[[ Exercise data open ]]

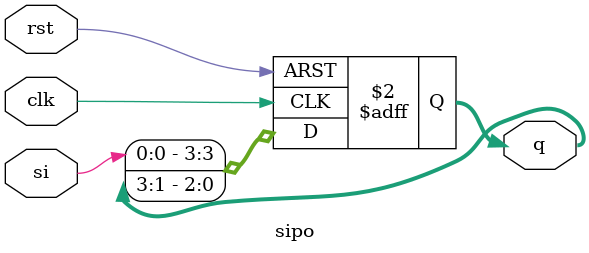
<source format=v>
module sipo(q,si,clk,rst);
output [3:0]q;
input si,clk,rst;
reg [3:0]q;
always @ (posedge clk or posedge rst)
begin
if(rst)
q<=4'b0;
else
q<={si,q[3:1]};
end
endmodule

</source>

[[ Exercise data closed ]]
[[ Exercise data open ]]

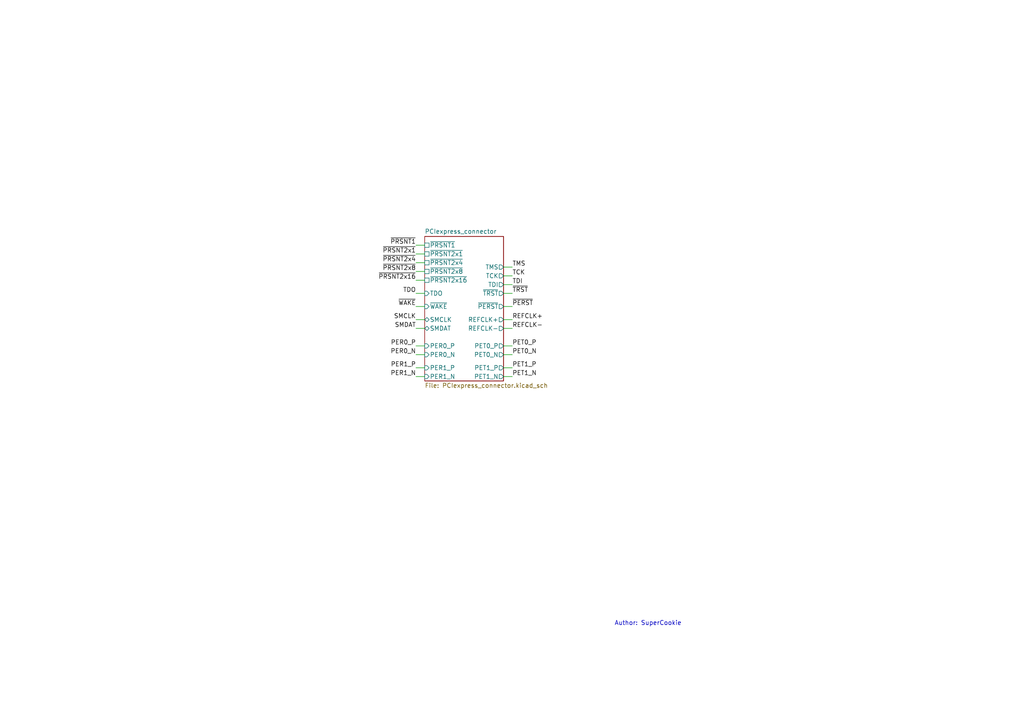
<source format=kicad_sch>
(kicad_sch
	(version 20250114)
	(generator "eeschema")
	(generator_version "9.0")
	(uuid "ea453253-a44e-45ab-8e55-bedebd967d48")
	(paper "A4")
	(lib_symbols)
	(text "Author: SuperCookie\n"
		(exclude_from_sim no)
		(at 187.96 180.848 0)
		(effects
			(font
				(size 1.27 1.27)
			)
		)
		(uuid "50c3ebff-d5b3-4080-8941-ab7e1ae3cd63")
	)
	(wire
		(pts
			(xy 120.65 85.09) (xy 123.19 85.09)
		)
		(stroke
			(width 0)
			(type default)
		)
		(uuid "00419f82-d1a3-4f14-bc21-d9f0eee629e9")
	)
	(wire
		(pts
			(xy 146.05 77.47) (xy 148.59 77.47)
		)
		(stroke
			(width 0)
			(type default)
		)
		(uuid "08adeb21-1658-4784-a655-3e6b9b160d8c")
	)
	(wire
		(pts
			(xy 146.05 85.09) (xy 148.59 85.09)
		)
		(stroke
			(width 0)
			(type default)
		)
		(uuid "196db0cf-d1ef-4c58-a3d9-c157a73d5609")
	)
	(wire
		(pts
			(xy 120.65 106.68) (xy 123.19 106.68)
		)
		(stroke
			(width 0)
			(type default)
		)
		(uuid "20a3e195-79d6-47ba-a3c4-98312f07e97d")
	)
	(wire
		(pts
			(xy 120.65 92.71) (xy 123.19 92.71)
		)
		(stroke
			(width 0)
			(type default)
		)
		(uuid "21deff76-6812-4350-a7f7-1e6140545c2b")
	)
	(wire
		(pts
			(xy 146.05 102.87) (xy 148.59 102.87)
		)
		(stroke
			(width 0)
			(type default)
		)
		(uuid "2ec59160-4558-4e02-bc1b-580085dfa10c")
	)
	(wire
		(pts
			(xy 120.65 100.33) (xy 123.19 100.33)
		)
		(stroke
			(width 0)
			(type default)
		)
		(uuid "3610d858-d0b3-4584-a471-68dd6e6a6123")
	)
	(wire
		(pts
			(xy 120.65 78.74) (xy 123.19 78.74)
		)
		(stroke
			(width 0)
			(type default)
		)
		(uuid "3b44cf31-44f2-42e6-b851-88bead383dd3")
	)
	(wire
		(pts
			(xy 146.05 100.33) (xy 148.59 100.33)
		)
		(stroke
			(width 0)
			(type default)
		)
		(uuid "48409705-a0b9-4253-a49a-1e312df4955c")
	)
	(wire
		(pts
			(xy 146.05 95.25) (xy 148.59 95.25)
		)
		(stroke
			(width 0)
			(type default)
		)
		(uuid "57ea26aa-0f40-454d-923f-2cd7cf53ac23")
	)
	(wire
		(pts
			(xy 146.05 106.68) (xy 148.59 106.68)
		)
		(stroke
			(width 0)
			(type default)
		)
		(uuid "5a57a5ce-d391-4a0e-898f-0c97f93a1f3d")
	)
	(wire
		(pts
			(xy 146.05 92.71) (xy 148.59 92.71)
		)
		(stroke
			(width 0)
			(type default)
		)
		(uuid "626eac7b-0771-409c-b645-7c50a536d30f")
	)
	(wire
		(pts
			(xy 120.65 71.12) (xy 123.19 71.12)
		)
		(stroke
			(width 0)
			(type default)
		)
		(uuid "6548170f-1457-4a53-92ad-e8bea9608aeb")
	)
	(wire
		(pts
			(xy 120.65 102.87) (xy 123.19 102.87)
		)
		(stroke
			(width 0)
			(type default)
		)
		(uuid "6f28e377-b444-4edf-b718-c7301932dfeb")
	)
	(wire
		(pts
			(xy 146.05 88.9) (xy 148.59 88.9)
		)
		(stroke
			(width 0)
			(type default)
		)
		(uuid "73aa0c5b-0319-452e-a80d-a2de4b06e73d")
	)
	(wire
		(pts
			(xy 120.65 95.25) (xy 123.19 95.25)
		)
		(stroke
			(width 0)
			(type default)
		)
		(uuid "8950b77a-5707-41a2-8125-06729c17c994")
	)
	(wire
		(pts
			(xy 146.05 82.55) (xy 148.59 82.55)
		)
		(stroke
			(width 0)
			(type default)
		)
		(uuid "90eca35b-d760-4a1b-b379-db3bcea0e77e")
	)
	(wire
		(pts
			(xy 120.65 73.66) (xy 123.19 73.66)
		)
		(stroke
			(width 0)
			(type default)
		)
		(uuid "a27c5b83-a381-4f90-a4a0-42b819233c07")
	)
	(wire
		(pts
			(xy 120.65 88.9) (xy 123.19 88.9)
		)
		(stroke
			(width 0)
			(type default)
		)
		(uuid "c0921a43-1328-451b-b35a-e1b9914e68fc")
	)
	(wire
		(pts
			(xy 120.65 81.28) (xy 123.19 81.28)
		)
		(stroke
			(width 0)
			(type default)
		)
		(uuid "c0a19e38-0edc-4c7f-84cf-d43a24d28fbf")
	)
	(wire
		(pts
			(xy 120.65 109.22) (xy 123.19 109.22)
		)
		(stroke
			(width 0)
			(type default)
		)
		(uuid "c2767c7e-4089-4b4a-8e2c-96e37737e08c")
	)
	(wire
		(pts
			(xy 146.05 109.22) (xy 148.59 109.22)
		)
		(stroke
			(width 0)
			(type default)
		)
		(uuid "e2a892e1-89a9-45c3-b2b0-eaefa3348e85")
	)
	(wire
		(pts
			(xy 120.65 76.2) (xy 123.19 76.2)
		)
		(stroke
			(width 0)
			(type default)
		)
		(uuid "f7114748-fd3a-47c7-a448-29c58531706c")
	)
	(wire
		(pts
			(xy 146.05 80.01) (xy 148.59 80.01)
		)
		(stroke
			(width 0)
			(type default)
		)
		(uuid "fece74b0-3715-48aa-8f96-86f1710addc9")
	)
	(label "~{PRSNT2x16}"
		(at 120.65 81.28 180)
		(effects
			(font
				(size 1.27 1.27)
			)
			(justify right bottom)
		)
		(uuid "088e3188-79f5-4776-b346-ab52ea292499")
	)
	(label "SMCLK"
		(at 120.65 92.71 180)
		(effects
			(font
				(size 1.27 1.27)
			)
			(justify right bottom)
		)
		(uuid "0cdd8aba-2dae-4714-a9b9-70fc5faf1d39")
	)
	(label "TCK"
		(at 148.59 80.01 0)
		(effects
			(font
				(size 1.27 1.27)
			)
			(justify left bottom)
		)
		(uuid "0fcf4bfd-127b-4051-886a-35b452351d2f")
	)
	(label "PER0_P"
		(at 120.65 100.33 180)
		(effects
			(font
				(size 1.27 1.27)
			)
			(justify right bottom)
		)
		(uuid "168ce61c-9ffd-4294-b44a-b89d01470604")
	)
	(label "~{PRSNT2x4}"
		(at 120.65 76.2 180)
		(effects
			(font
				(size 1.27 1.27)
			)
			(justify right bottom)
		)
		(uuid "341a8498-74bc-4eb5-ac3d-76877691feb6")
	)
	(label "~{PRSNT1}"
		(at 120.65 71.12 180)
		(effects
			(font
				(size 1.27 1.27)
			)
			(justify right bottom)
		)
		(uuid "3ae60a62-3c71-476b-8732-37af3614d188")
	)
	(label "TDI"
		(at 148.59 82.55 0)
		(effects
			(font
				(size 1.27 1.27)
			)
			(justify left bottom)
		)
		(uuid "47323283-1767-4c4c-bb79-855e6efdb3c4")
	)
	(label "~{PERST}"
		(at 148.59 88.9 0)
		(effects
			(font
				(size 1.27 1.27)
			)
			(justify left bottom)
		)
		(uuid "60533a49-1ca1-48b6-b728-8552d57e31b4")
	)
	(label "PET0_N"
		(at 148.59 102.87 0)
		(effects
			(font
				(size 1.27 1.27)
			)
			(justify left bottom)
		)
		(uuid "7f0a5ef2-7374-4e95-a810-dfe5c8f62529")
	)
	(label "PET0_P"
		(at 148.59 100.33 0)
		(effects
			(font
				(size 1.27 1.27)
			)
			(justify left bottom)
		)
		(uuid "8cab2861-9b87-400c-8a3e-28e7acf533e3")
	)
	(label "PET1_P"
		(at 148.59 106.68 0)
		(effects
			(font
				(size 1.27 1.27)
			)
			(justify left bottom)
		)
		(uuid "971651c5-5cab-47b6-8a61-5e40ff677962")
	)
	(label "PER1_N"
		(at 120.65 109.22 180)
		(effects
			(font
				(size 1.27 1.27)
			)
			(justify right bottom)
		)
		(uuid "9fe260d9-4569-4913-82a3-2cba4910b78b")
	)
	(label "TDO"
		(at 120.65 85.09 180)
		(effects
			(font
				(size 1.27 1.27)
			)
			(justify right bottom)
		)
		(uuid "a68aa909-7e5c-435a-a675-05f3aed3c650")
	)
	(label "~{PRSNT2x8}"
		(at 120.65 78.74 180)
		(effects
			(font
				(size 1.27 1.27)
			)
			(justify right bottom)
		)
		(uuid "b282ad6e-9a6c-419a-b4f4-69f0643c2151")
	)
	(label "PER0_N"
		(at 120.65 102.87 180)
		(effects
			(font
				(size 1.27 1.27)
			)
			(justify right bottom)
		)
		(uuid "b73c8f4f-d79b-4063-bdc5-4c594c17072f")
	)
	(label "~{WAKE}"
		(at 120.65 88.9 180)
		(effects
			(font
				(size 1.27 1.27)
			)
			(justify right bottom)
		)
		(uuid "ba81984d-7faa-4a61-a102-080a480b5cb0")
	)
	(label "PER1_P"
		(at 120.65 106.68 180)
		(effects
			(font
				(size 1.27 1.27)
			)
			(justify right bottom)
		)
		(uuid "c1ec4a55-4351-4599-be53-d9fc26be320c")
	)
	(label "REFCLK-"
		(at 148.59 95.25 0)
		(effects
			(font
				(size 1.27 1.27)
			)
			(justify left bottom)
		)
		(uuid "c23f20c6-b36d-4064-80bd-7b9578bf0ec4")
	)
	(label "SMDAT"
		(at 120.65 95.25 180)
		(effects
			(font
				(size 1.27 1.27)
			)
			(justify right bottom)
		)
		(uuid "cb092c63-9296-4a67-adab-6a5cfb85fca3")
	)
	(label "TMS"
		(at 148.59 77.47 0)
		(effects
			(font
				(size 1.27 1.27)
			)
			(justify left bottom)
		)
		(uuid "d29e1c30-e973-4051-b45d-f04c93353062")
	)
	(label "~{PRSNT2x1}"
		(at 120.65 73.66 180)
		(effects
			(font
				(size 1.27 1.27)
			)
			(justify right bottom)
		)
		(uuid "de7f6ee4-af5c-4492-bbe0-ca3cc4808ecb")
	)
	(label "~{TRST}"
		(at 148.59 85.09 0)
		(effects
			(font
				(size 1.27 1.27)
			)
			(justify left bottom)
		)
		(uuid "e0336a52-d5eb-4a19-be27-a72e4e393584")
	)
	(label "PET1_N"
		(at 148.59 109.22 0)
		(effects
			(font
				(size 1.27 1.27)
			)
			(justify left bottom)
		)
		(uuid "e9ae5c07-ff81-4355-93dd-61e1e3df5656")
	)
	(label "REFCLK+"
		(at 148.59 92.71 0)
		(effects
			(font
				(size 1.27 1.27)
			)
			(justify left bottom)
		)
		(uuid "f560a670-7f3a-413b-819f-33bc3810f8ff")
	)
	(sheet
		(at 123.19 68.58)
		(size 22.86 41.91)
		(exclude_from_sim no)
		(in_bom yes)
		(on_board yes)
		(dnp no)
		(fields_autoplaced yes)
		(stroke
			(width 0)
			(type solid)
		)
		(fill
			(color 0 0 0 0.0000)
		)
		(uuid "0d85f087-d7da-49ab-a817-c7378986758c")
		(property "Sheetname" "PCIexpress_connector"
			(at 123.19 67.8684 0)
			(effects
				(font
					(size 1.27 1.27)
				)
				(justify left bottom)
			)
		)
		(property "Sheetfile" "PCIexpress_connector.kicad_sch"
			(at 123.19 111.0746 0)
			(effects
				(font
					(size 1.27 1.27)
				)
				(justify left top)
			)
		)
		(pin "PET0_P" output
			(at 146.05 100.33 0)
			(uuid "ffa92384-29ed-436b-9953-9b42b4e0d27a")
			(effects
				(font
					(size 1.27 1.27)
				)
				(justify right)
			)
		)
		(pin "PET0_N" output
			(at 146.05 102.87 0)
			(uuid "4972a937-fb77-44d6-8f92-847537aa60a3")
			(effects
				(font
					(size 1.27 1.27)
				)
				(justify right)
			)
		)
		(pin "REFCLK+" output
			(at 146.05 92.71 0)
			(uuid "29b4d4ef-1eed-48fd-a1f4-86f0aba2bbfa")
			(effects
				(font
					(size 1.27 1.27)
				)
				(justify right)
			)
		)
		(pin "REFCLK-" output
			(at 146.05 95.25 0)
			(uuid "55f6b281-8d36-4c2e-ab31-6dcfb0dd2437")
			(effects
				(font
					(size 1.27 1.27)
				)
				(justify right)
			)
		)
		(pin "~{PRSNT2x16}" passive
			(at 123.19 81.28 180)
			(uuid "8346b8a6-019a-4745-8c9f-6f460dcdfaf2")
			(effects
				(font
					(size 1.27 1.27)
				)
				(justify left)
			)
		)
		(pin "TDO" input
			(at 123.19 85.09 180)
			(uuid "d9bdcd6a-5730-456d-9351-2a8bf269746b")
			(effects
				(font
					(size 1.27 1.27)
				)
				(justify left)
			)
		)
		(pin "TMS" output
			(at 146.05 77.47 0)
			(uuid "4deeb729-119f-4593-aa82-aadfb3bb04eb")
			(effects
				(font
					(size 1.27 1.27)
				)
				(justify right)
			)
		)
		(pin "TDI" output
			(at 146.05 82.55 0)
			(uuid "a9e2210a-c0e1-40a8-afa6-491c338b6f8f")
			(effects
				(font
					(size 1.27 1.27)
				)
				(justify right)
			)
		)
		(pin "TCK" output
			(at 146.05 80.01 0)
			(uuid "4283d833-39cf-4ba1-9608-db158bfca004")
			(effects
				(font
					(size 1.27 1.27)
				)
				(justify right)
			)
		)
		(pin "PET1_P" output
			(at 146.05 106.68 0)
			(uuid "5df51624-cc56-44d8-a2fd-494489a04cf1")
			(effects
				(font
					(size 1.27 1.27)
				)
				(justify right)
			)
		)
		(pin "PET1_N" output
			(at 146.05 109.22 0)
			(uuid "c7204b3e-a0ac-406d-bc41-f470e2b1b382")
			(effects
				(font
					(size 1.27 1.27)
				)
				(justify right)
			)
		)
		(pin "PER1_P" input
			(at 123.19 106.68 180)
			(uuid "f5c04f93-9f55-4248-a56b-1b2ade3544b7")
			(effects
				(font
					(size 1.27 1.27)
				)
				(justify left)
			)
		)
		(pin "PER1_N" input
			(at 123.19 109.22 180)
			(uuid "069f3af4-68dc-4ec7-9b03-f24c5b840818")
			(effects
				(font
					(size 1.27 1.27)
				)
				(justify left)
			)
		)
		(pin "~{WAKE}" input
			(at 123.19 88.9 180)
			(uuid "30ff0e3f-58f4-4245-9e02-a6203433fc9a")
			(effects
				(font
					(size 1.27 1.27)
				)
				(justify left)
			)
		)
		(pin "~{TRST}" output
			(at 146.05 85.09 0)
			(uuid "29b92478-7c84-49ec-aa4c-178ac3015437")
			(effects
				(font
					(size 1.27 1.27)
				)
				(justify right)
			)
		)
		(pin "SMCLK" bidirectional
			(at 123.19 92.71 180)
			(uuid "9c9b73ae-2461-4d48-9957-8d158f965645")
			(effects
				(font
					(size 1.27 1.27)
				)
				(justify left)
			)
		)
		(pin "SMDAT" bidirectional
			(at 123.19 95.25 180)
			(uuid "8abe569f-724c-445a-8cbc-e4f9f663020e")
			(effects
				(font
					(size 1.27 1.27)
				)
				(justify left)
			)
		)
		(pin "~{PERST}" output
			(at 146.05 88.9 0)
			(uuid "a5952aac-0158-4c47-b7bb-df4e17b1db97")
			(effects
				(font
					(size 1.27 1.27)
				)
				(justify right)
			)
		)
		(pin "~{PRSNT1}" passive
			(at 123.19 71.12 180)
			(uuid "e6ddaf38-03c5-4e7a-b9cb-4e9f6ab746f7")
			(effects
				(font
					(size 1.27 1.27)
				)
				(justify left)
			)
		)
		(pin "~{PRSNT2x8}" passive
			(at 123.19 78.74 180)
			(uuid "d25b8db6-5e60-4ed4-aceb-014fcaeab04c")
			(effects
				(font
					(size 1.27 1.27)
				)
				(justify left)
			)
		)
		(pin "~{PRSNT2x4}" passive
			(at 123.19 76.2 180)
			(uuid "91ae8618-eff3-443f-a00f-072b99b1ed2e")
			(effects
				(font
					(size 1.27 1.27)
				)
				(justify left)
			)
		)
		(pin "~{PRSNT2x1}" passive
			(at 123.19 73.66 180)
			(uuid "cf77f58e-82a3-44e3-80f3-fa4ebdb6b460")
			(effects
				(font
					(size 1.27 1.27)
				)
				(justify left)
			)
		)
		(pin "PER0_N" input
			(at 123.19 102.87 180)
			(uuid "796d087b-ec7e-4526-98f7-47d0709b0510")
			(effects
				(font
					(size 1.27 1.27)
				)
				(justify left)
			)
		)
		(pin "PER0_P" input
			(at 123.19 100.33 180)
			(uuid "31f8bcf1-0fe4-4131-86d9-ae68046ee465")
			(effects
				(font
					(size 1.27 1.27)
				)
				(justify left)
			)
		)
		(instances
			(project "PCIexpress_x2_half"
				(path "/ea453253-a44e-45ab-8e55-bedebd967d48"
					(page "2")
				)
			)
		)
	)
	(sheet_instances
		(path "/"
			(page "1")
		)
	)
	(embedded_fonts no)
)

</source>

[[ Exercise data closed ]]

Lines that contain the string "SMCLK" should be copied from the material above.

Solution |
	(label "SMCLK"
		(pin "SMCLK" bidirectional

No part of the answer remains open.